1 stycznia 2018 roku rozpocznie się likwidacja Narodowego Funduszu Zdrowia. Poinformował o tym w Kielcach Marek Tombarkiewicz, wiceminister zdrowia. Podkreśla przy tym, że rozwiązanie NFZ to część zmian w całym systemie polskiej służby zdrowia.
– Fundusz jest organizacją, która prowadzi ubezpieczenia, czyli każdy płaci składkę, a z nich są wydzielane pieniądze na funkcjonowanie systemu. Teraz zmienimy system na zabezpieczeniowy, czyli każdy Polak, niezależnie od tego czy jest ubezpieczony, czy nie będzie miał prawo do bezpłatnej opieki zdrowotnej – dodaje wiceminister.
Narodowy Fundusz Zdrowia zastąpią wojewódzkie urzędy zdrowia, które organizacyjnie będą podlegały wojewodom. Środki finansowe będzie rozdzielało Ministerstwo Zdrowia. Jak zapewnia Marek Tombarkiewicz, nie ma obawy, że wojewoda będzie przydzielał pieniądze według własnego uznania.

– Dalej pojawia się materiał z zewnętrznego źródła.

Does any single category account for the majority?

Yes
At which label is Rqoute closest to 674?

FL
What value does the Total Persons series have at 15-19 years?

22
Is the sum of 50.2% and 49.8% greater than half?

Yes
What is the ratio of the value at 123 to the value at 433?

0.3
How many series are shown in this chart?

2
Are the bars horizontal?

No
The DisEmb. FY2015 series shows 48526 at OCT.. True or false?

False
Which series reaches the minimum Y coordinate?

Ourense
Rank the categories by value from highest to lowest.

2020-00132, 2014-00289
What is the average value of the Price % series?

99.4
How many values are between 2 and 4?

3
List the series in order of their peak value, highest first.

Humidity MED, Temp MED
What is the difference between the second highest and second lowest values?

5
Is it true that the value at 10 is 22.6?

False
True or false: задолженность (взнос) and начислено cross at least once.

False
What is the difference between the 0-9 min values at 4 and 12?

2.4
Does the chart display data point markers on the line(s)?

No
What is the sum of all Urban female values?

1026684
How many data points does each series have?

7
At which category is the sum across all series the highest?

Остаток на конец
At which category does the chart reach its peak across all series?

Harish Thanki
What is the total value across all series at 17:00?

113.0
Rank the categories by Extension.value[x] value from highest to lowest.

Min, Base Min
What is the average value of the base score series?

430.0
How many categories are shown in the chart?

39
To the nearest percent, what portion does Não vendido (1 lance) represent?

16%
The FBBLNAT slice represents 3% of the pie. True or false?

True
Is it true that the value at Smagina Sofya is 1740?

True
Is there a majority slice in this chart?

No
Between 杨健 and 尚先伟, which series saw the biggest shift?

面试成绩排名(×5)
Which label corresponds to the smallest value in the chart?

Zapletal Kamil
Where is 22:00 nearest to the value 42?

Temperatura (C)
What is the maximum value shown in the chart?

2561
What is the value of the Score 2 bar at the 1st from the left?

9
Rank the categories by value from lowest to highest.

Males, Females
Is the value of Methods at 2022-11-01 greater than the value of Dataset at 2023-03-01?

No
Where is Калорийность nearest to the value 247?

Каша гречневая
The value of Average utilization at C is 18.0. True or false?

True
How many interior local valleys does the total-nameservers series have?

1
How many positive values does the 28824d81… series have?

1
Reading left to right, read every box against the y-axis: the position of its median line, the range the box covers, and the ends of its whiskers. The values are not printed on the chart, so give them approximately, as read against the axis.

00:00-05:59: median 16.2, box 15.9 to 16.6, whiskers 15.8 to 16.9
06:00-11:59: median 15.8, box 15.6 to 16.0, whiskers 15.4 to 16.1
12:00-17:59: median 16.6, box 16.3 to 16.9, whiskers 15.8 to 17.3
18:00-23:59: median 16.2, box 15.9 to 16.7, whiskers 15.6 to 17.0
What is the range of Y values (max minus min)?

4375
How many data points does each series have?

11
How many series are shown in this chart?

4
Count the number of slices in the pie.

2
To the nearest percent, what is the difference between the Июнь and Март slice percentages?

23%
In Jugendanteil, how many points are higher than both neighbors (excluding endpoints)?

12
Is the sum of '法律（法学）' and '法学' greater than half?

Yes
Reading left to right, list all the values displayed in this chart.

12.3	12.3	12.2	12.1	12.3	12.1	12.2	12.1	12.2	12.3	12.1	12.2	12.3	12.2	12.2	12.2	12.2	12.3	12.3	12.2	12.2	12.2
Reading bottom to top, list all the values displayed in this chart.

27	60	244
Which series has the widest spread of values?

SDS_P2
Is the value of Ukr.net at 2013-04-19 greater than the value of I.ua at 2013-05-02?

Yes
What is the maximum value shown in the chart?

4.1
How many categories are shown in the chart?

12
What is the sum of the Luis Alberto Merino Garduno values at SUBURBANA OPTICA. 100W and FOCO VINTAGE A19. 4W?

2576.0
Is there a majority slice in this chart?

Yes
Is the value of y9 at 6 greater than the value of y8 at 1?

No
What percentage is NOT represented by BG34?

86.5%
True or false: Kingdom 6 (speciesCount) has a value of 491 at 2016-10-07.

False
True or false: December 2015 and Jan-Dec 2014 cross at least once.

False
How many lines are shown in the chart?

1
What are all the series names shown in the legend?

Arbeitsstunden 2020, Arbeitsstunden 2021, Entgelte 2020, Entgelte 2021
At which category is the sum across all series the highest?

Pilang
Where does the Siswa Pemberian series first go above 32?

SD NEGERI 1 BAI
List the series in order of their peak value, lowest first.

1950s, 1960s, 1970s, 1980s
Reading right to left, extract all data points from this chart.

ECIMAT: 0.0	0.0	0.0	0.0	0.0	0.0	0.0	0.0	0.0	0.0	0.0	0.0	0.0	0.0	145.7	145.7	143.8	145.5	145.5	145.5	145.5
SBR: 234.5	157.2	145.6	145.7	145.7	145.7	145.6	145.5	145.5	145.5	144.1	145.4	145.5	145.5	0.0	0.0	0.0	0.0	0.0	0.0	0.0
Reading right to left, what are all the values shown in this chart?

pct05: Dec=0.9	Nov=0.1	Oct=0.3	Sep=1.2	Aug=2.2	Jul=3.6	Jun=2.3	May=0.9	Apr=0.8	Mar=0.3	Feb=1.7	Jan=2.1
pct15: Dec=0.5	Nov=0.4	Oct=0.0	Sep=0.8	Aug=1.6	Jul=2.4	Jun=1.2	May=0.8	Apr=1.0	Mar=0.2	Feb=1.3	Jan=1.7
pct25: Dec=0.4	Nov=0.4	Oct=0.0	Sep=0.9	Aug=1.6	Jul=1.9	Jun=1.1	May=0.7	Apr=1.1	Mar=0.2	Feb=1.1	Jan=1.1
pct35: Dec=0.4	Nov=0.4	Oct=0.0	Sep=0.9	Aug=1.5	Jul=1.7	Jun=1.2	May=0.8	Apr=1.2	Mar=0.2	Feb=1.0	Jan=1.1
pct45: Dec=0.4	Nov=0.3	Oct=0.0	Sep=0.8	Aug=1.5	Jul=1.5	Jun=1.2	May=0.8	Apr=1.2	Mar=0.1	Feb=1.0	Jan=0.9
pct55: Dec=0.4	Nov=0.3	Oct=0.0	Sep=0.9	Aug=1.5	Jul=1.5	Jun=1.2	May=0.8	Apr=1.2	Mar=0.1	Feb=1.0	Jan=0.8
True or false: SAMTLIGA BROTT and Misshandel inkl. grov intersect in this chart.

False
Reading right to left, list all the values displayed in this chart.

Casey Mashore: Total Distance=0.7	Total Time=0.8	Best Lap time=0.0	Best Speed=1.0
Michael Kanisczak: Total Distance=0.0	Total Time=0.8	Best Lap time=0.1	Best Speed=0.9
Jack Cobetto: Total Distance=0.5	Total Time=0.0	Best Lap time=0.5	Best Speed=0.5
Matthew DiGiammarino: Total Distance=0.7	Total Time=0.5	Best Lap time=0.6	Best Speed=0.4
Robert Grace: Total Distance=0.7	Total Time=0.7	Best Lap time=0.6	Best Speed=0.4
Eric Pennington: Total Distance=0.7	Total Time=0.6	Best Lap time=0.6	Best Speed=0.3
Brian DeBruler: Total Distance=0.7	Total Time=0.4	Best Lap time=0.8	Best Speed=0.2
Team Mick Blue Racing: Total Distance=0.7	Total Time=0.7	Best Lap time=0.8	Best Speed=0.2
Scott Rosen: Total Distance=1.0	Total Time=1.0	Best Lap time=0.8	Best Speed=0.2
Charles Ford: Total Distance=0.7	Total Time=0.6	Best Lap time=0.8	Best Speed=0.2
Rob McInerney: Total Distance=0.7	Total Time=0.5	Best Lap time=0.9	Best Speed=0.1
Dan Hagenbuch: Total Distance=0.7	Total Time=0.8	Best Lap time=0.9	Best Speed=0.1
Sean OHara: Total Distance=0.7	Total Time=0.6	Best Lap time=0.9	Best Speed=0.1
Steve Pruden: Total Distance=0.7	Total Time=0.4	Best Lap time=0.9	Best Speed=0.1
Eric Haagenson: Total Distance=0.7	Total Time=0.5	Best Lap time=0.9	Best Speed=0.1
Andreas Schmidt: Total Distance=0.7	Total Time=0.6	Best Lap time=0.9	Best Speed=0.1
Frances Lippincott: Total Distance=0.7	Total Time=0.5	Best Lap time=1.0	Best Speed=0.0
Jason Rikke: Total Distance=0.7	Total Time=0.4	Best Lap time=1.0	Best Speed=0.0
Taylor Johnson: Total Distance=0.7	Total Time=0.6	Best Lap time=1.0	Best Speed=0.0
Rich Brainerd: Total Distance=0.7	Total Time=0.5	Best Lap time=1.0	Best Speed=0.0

– Część placówek będzie otrzymywała ryczałt, a część wystartuje w konkursach. Umowy w sieci szpitali będą podpisywane na cztery lata, co dla tych placówek będzie oznaczało stabilność, ponieważ będą wiedziały jakimi pieniędzmi będą dysponować przez dłuższy okres. Jeżeli nie będą wykonywały tylu procedur medycznych ile zadeklarowały, świadczenia będą pomniejszane – wyjaśnił Marek Tombarkiewicz.
Fundusz funkcjonuje od 2004 roku, kiedy zastąpił kasy chorych. Z informacji resortu wynika, że wygaszanie NFZ potrwa rok.